Yesterday two retail giants were shamed and forced into taking products off their shelves by the power of people. People most of whom don’t know each other, who seldom have any power over the world of big business and many of whom face discrimination and prejudice every day of their lives.
It was an extraordinary day. It was incredible to see people join together through social media to put pressure on Asda, Tesco and Amazon to remove from sale Halloween costumes drawing from some of our society’s cruellest and most damaging stereotypes.
Yesterday’s events offer an important insight on how far we have travelled, and the distance we still have to go, to change our understanding of mental illness and fight discrimination against those who live with it.
The fact that makers and sellers of Halloween costumes produced these items in the first place is a sobering reminder that the stereotypes of the ‘mad axe murderer’ and the straitjacketed ‘mental patient’ are alive and well in our popular culture. From Hollywood movies (such as the Batman series) and computer games to stand-up comedy and children’s television, you’re never far away from a cheap, lazy characterisation of mental illness. Stereotypes allow writers and performers to connect with our deeply rooted assumptions to evoke fear and amusement. And the stereotypes about mental illness are still widely exploited.
Digging them out remains one of the most important tasks we all face in creating a fairer society. And we have much to learn from those who have progressed further in rooting out other forms of prejudice and discrimination, such as racism and homophobia.
In both cases, activists and campaigners have faced accusations of ‘political correctness gone mad’ but stuck it out and achieved huge gains. And in both, the power of consumer pressure has been an important factor in forcing those who have discriminated to change.
I once asked the editor of a big city newspaper why they had gone from repeatedly producing discriminatory material about immigrants to the city to celebrating the city’s diversity and tackling racism. “We didn’t want to offend a quarter of our readers”, was the simple response. In other words, the paper made more money by showing respect to its minority ethnic communities and regarding them as consumers than it had by playing up to widely held fears and stereotypes among the majority community. In realising that it was better off fighting rather than pandering to prejudice, the newspaper was following its perceived commercial interests while also taking a lead in trying to change the dominant culture in the city.
Similar changes of heart and mind can be seen in the advertising industry, in television and in cinema in the portrayals of black people and of gay men and women during the last two to three decades.

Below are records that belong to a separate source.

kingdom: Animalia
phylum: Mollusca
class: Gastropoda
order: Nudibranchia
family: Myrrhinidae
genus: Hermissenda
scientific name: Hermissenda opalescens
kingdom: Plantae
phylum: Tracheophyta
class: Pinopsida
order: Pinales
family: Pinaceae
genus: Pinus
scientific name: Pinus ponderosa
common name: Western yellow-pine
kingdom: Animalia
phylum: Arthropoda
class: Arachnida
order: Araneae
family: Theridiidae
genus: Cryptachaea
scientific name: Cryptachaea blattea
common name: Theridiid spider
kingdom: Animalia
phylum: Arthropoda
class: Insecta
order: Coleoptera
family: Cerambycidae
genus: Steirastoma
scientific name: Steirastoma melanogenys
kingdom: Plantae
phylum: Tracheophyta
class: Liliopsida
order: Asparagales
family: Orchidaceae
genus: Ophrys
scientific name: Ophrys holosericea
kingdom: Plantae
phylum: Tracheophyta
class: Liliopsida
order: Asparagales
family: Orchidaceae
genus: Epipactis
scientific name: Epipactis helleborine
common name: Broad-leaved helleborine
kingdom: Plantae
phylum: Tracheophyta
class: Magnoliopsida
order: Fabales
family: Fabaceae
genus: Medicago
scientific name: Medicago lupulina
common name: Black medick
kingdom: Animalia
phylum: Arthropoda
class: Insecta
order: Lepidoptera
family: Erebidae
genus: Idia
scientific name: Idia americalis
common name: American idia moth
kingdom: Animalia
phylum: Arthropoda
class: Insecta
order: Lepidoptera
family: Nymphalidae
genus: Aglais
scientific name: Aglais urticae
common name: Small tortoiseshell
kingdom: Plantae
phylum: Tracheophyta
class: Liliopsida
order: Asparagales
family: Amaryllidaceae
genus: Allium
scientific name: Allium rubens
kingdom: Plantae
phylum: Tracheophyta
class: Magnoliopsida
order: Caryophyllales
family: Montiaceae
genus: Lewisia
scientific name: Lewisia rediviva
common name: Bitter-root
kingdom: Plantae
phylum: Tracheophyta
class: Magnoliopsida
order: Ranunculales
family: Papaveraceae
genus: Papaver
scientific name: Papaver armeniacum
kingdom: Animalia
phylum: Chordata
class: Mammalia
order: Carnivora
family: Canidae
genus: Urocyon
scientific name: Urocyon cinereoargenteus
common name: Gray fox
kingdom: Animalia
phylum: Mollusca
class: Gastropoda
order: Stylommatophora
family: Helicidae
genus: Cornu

The most significant thing about yesterday’s events is that people took to social media in large numbers, whether they are living with mental illness or not, to force the hand of giant corporations to reverse what they regarded as appropriate products to sell in the UK. They showed that there are enough people out there who are appalled by cruel, unfair depictions of people with mental health problems to make life difficult for companies that trade on them. It is no longer a given that drawing upon some of society’s most discriminating stereotypes is a risk-free enterprise.
Of course we still have a long way to go. While we still laugh at cheap jibes about ‘mad’ people and ‘men in white coats’, and while film-makers continue to trade on stereotypes about ‘insane’ villains, cultural industries will keep on using them. But maybe now people have given them pause for thought. If so, we may indeed now be at the ‘end of the beginning’ of the battle for equality in popular culture for people with a mental illness.